On April 19 students began an "indefinite" sit-in in the building, demanding Harvard pay a "living wage" to workers at the university. They estimate that between 1,000 and 2,000 people working on the campus--janitors, kitchen staff, guards and others--are paid less than $10.25 per hour plus benefits.

In 1999 the Cambridge city council passed an ordinance setting the living wage at $10.25. The Harvard Living Wage Fact Sheet distributed by the students explains, "Although living wage standards do, by definition, vary from region, they are all considerably higher than the federal minimum wage. This is because the minimum wage does not begin to meet the needs of working people or families anywhere in the country: in fact, it puts a parent with one child below the federal poverty line. A living wage aims to correct this by establishing, at a local level, a more reasonable minimum wage."

The protest is being led by the Progressive Student Labor Movement (PSLM).

In Harvard Yard, which Massachusetts Hall faces, dozens and dozens of tents are pitched in a tent city. Handmade banners and signs hang from rope between trees and on the sides of buildings expressing support for the occupation. "Society of Arab Students support PSLM," "Brandeis Students say 'Living Wage Now,'" and "Tufts supports PSLM," read several banners. "Si se puede" (Yes we can), said another. A sign in Creole, "Working together with the students," reflects the majority Haitian and Hispanic composition of the workers at Harvard.

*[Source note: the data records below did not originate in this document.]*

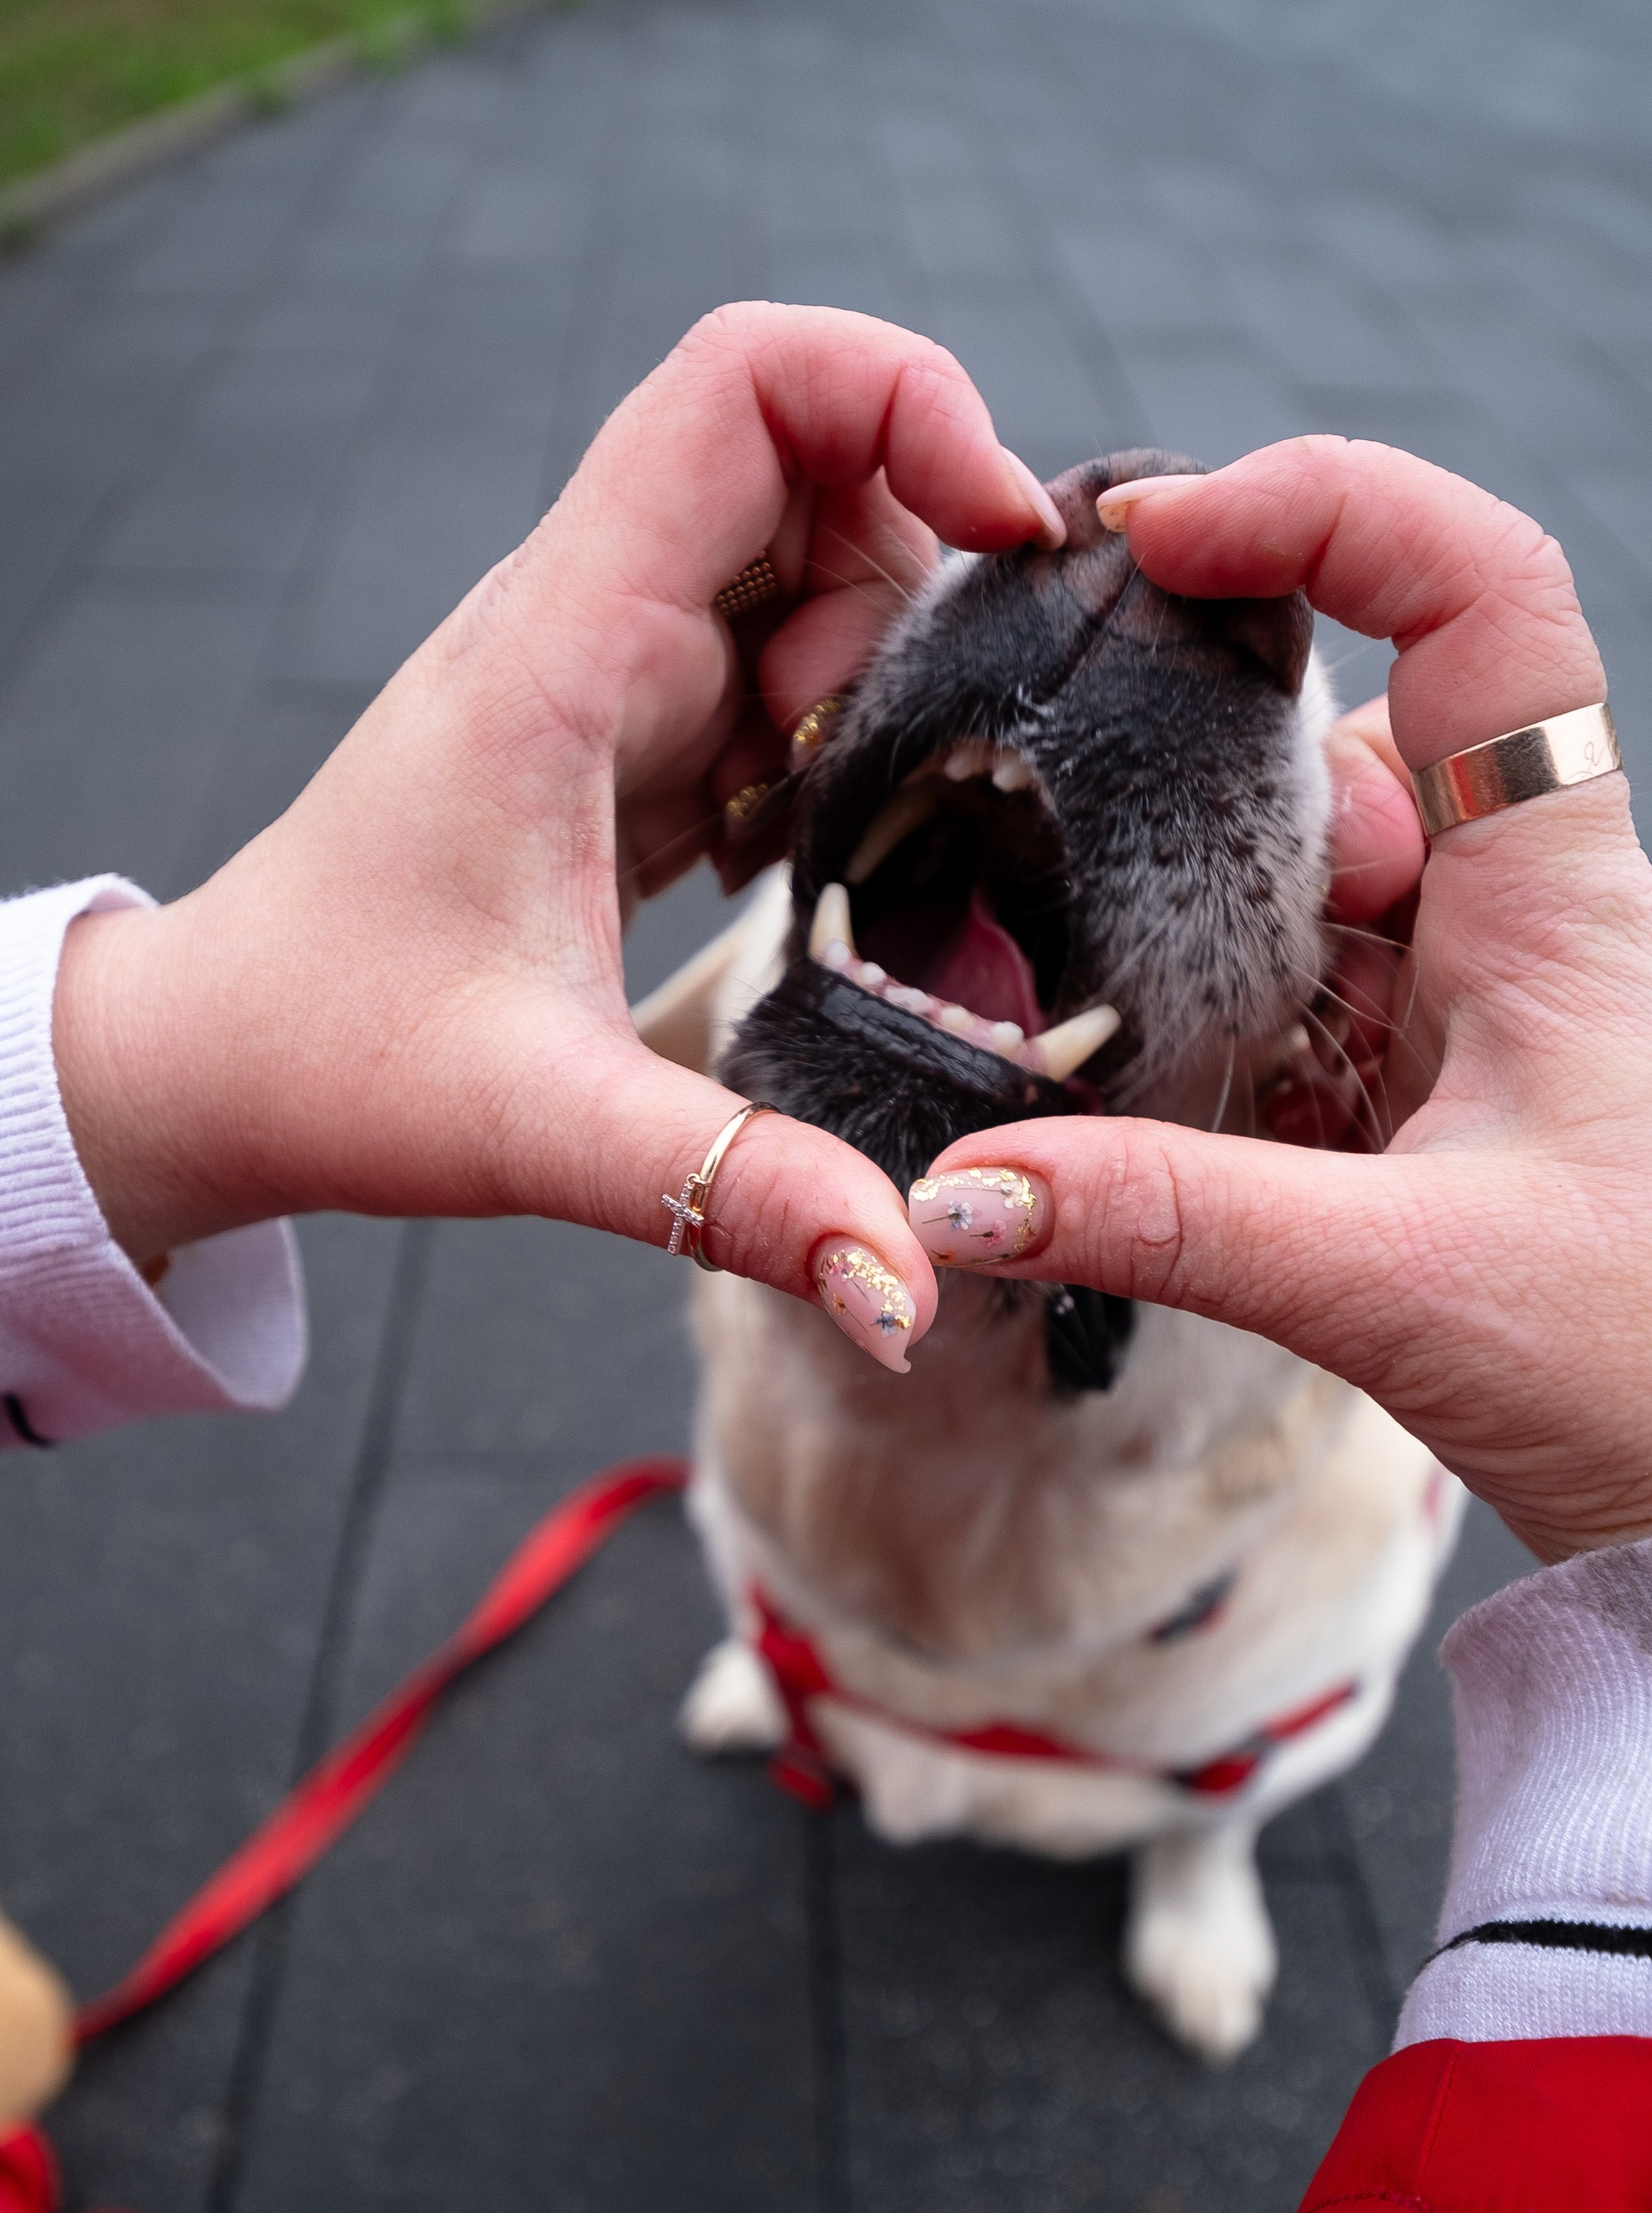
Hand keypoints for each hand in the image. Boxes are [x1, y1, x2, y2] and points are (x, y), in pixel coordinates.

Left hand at [51, 304, 1060, 1363]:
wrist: (208, 1063)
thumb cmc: (333, 1061)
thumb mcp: (545, 1130)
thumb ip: (738, 1191)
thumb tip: (909, 1288)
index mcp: (561, 646)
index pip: (744, 383)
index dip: (903, 396)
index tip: (1000, 536)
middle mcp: (583, 624)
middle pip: (808, 463)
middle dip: (909, 577)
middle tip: (898, 760)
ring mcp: (599, 675)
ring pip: (799, 569)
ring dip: (866, 676)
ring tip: (816, 831)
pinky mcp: (614, 740)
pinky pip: (764, 671)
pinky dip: (818, 740)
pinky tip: (781, 859)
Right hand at [912, 436, 1651, 1562]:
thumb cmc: (1646, 1374)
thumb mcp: (1398, 1283)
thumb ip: (1168, 1222)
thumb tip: (957, 1194)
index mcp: (1561, 893)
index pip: (1478, 596)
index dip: (1327, 511)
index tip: (1161, 538)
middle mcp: (1513, 914)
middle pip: (1340, 734)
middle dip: (1186, 770)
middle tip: (1046, 825)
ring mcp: (1460, 1002)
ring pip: (1292, 881)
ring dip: (1174, 928)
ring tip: (1065, 997)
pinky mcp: (1413, 1091)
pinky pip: (1277, 1004)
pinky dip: (1187, 1034)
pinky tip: (1119, 1100)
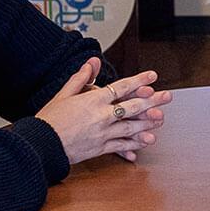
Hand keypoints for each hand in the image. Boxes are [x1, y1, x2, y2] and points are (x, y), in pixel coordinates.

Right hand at [35, 58, 172, 164]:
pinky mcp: (100, 148)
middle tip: (167, 96)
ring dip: (148, 123)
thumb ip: (81, 78)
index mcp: (93, 100)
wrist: (41, 143)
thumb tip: (93, 62)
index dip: (139, 80)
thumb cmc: (50, 118)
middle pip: (133, 106)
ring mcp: (102, 133)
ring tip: (161, 120)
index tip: (153, 76)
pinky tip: (145, 142)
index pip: (122, 87)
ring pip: (131, 127)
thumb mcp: (64, 94)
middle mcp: (101, 116)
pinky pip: (121, 146)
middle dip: (152, 101)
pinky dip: (134, 144)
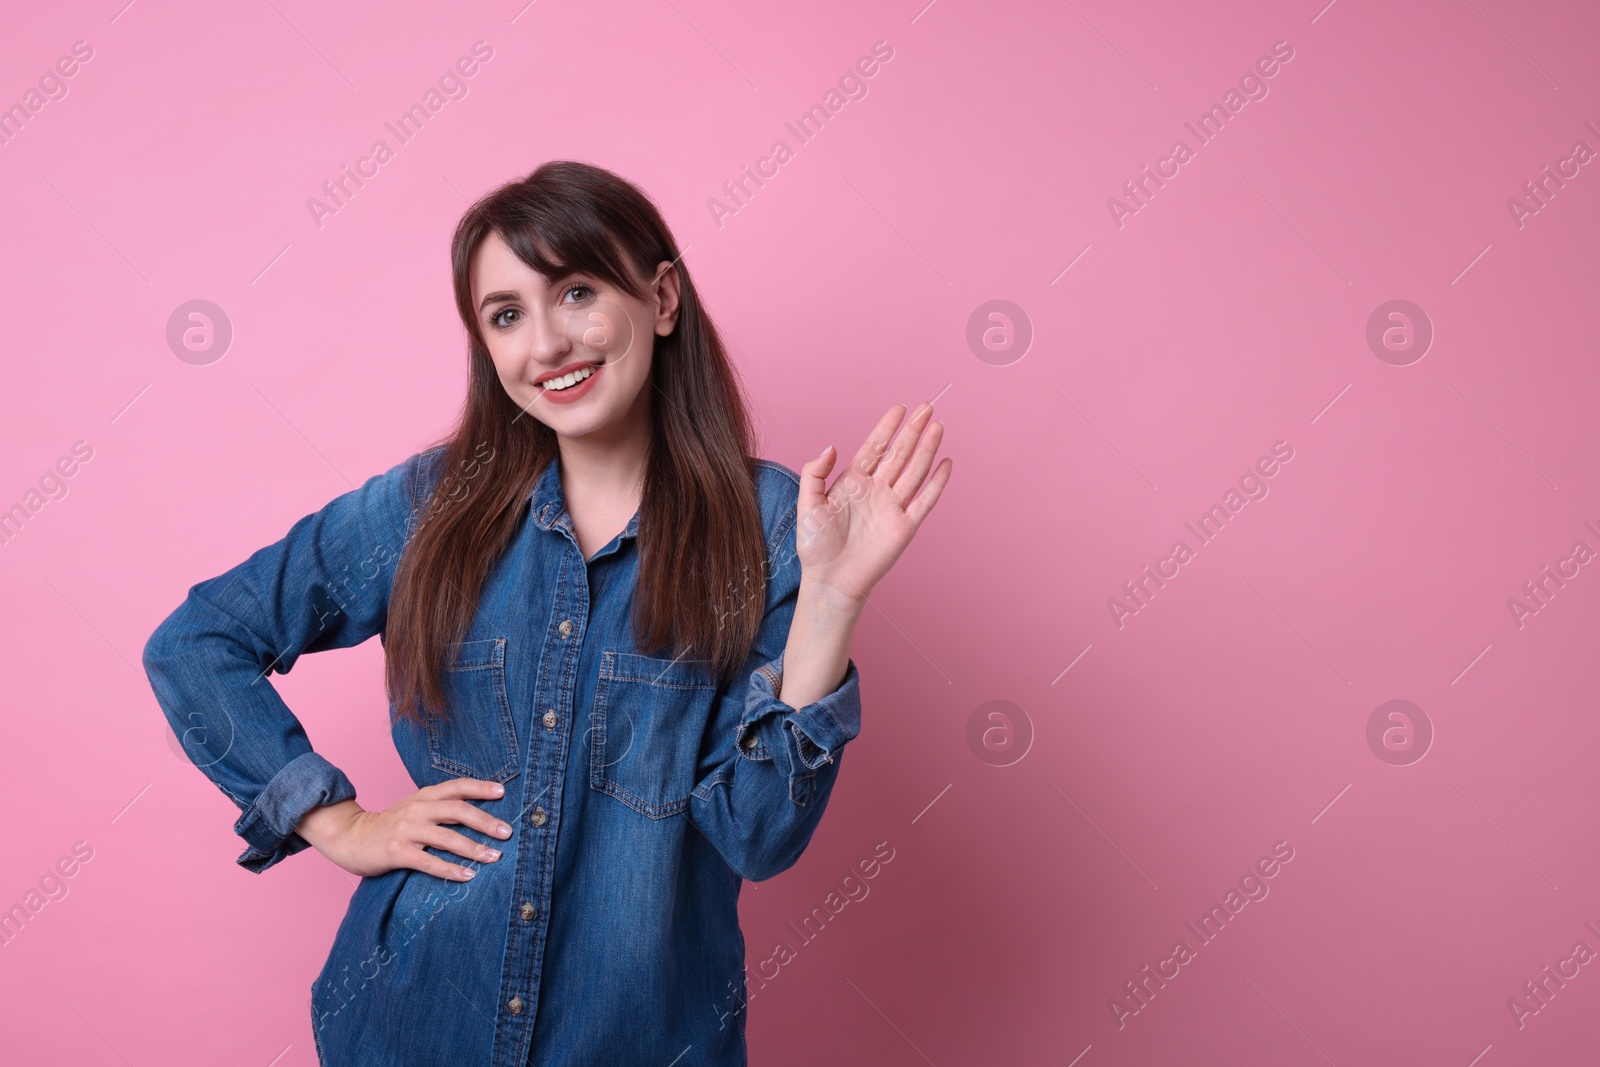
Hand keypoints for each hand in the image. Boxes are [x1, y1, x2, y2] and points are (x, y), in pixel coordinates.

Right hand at [295, 778, 512, 881]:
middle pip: (458, 811)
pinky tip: (467, 876)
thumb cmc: (389, 825)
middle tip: (507, 833)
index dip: (480, 787)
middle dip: (485, 822)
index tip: (503, 793)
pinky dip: (450, 869)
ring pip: (447, 837)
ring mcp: (406, 830)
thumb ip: (440, 808)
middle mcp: (417, 809)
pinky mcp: (396, 852)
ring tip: (494, 857)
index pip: (456, 787)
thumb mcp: (414, 808)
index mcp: (423, 796)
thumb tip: (476, 816)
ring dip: (473, 848)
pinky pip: (428, 862)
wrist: (349, 836)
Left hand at [796, 401, 951, 604]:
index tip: (899, 408)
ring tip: (937, 425)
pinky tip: (946, 462)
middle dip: (913, 430)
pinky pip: (925, 500)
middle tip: (927, 406)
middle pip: (899, 453)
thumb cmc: (816, 545)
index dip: (887, 427)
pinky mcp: (904, 526)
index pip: (875, 447)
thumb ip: (815, 473)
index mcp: (853, 482)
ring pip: (914, 471)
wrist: (830, 580)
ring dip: (926, 448)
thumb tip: (831, 446)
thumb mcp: (807, 504)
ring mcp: (892, 507)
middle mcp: (876, 490)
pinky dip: (936, 482)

Seven hundred workers and students rallied in Harvard Yard April 30. Among the speakers were AFL-CIO president John Sweeney, and Vice President Linda Chavez-Thompson. "We will stand with you until Harvard University agrees to pay a living wage to the men and women who do all the tasks that are so important to running the university," Sweeney told the rally.

Ted Leonard is a meat packer in Boston.